Davalı işveren tarafından yapılan iç denetim sonucu tanzim edilen rapora göre de " buna göre kasayı kapatan ... ve kasiyer ..."ın müşteri kasası çalışma prosedürüne aykırı uygulamada bulundukları anlaşılmış olup her iki elemanın da disiplin kuruluna sevk edilerek değerlendirilmesi" istenmiştir.
Disiplin Kurulu toplanarak davacının iş aktinin 4857 sayılı Yasanın 25/2-e bendi gereğince bildirimsiz olarak sonlandırılmasına karar vermiştir.
Davacıya ait görev tanımında ise "kasa kapanışlarındaki tahsilatı mağaza muhasebeye teslim etmek" görevleri arasında bulunmaktadır.

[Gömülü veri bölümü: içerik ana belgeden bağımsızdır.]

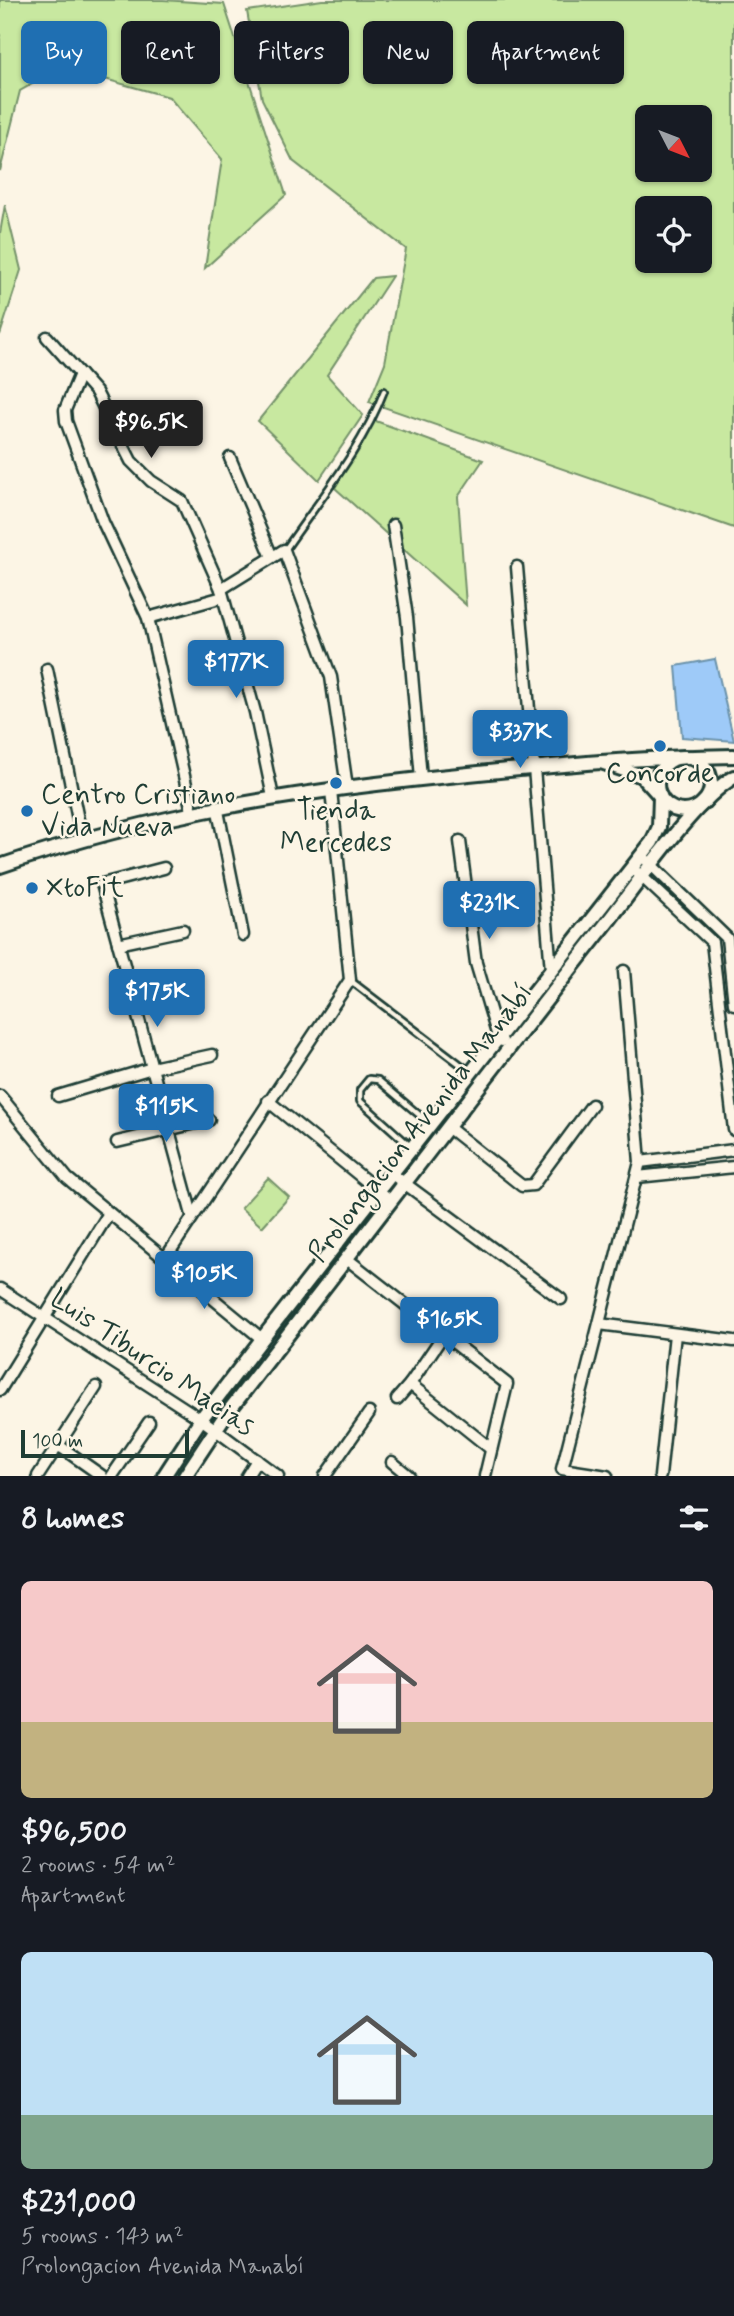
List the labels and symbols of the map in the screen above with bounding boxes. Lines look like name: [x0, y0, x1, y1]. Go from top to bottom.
north arrow: [635, 105, 712, 182]
pin: $96.5K: [94, 400, 208, 460]
pin: $177K: [187, 640, 285, 700]
pin: $337K: [471, 710, 569, 770]
marker: Concorde: [652, 738, 668, 754]
place label: Concorde: [606, 756, 714, 793]
marker: Tienda Mercedes: [328, 775, 344, 791]
place label: Centro Cristiano Vida Nueva: [41, 777, 235, 846]
place label: Tienda Mercedes: [280, 793, 392, 862]
marker: Centro Cristiano Vida Nueva: [19, 803, 35, 819]
place label: XtoFit: [46, 870, 124, 907]
marker: XtoFit: [24, 880, 40, 896]
pin: $231K: [440, 881, 538, 941]
pin: $175K: [108, 970, 206, 1029]
street label: Prolongacion Avenida Manabí: [300, 976, 543, 1271]
pin: $115K: [117, 1084, 215, 1144]
pin: $105K: [155, 1252, 253, 1311]
street label: Luis Tiburcio Macias: [42, 1281, 262, 1445]
pin: $165K: [400, 1298, 498, 1357]
scale bar: [21, 1427, 189, 1459]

Feshe konu kasa açığına dair dosyada yer alan deliller yukarıda yer almış olup davacı işçinin kasayı muhasebeciye bırakıp ayrıldığını kabul etmesi, görev tanımı ve tüm deliller gözetildiğinde davacının kullandığı kasada çıkan kasa açığı ile ilgili olarak fesih anında davalı işverence makul bir şüphe bulunduğu ve kaldı ki davacının görev tanımına aykırı olarak kasayı muhasebeye bırakıp tam olarak teslim etmeksizin oradan ayrılmasının da kendi kusurundan kaynaklandığı anlaşılmıştır.
Somut olayda davacının kullandığı kasada sayım esnasında 1000,00 TL açık çıktığına dair kesin deliller yok ise de davacının kendisine ait kasayı hiçbir tedbir almaksızın muhasebe birimine bırakıp gitmek suretiyle muhtemel kasa açığının çıkmasına neden olduğu yönünden kuvvetli şüphenin bulunması nedeniyle hizmet ilişkisinin sürdürülmesinin davalı açısından kabul edilemez hal aldığı, feshin geçerli nedene dayandığı kabul edilmelidir.
Dolayısıyla davalı işverence yapılan feshin haklı nedene dayanmamakla birlikte fesih anında kuvvetli şüphe bulunduğu görülmekle geçerli nedene dayandığı ve dolayısıyla davanın reddine karar verilmesi gerekirken hatalı değerlendirme ile davanın kabulüne karar verilmesi bozmayı gerektirmiştir.
4857 sayılı İş Yasasının 20/3 maddesi uyarınca Dairemizce aşağıdaki şekilde karar verilmiştir.
SONUÇ: Yukarda açıklanan gerekçe ile;
1.Mahkemenin kararının BOZULARAK ORTADAN KALDIRILMASINA,
2.Davanın REDDİNE,
3.Alınması gereken 29,20 TL harçtan peşin yatırılan 27.70 TL harcın mahsubu ile bakiye 1,50 TL harcın davacıdan alınarak Hazineye gelir kaydına,
4.Davacının yaptığı yargılama giderinin üzerinde bırakılmasına, davalının yaptığı yargılama gideri 84,20 TL"nin davacıdan tahsili ile davalıya ödenmesine,
5.Karar tarihinde yürürlükte bulunan AAÜT"ne göre 1.800,00 TL avukatlık ücretinin davacıdan alınarak davalıya verilmesine,
6.Artan gider ve delil avansının ilgilisine iadesine,
7.Peşin alınan temyiz harcının isteği halinde davalıya iadesine, 30/05/2016 gününde oybirliğiyle KESİN olarak karar verildi.